RE: sml schema regular expression performance from Liam R E Quin on 2012-09-14 (xmlschema-dev@w3.org from September 2012)

From: Liam R E Quin <liam@w3.org>
Date: Fri, 14 Sep 2012 15:52:19 -0400
To: "Armishev, Sergey" <sarmishev@idirect.net>
Cc: Michael Kay <mike@saxonica.com>, "xmlschema-dev@w3.org" <xmlschema-dev@w3.org>
Message-ID: <1347652339.560.53.camel@localhost.localdomain>

On Fri, 2012-09-14 at 19:09 +0000, Armishev, Sergey wrote:

> The arguments against XML schema regular expression performance that I
> cited is that such flavor can't use "first character optimization" .
> Somebody can compare this "first character optimization"  versus
> "efficient text-directed engines"  ?

To clarify further - this is simply not an issue in practice.

If XSD regular expressions were not anchored implicitly, they would
probably *all* contain ^ at the start and $ at the end in almost all
schemas in real life.

It's very rare to say, "this value is only valid if it contains a
decimal point" and very common to say "this value must contain exactly
one decimal point".

So there is no large performance difference in practice, because by the
time the regex engine see it, it's anchored.

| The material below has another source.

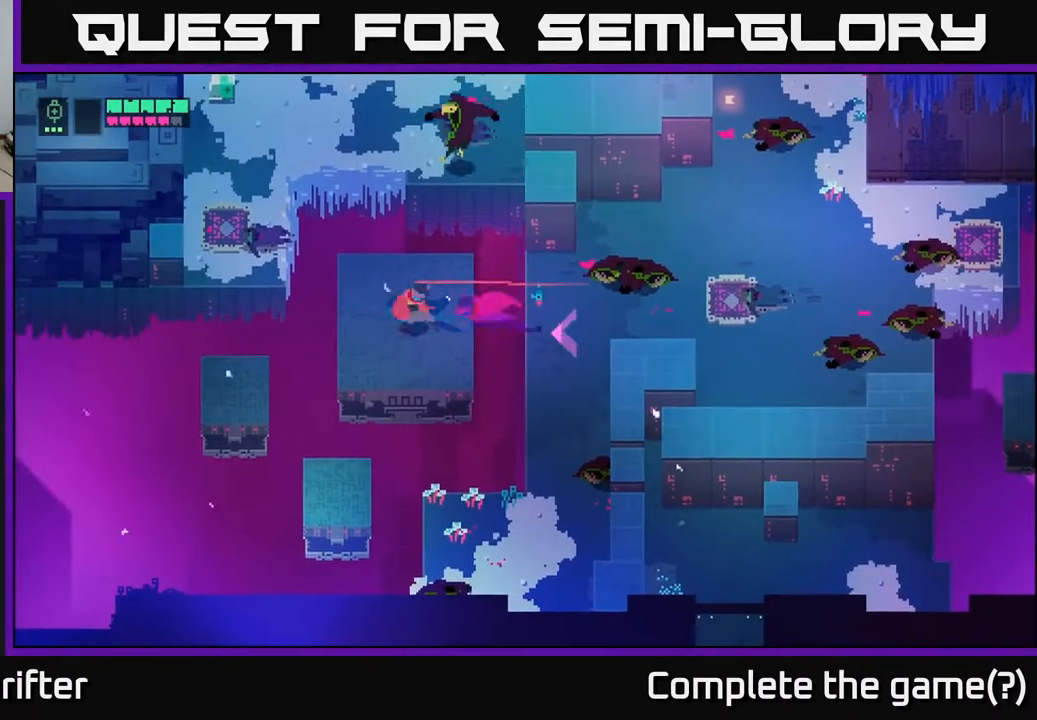
{"buttons": ["A"], "left_stick": "up-right", "right_stick": "center", "events": [[17, "left_stick", "up"], [317, "left_stick", "up-right"], [433, "A", "down"]]}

In addition, validation is typically going to involve compiling, say, 20
to 500 regular expressions and running each of them (sometimes tens of
thousands of times, sometimes only once) on strings that are often 2, 3,
or maybe five to twenty characters long.

The savings might or might not be worth the cost of the extra I/O in
handling the ^ and $ signs :-) although you could go measure.

Liam

-- 
Liam Quin - XML Activity Lead, W3C, http://www.w3.org/People/Quin/
Pictures from old books: http://fromoldbooks.org/
Co-perpetrator, 5th edition of "Beginning XML", Wrox, July 2012
http://www.holoweb.net/~liam/ - the barefoot typographer

Received on Friday, 14 September 2012 19:52:55 UTC